I’ve been doing a few interviews to promote my book, The Visual Miscellaneum, and a question keeps coming up. What makes good information design?
This is the point where I go a bit glassy. To be honest, I don’t know. I am unschooled in both information (I was a college dropout) and design (I am a self-taught designer). I’ve never really thought about it.
So, I made a nice cup of tea and had a think and came up with this.
To me, these seem like the key components of a good infographic / data visualisation / piece of information design.
- Information needs to be interesting (meaningful & relevant) and have integrity (accuracy, consistency).

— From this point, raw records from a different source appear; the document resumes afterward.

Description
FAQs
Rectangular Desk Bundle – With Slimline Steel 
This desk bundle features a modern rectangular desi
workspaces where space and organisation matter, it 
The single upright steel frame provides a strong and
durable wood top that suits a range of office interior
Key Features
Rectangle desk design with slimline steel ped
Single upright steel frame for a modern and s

- Design needs to have form (beauty & structure) and function (it has to work and be easy to use).
You may disagree. I welcome your input. I may not have got it right.
Something surprised me about doing this though.
In information design, it seems, if you have just two elements, you get something tolerable and cool. i.e.
- integrity + form = eye candy
- interestingness + function = experiment
(I’m not entirely sure about these combos)
But if you combine three elements without the fourth, things suddenly FAIL:
- interesting subject, solid information, looks great, but is hard to use = useless.
- amazing data, well designed, very easy to read but isn’t that interesting = boring
What do you think? This is a work in progress. Can you help me shape this a bit? Have I missed anything?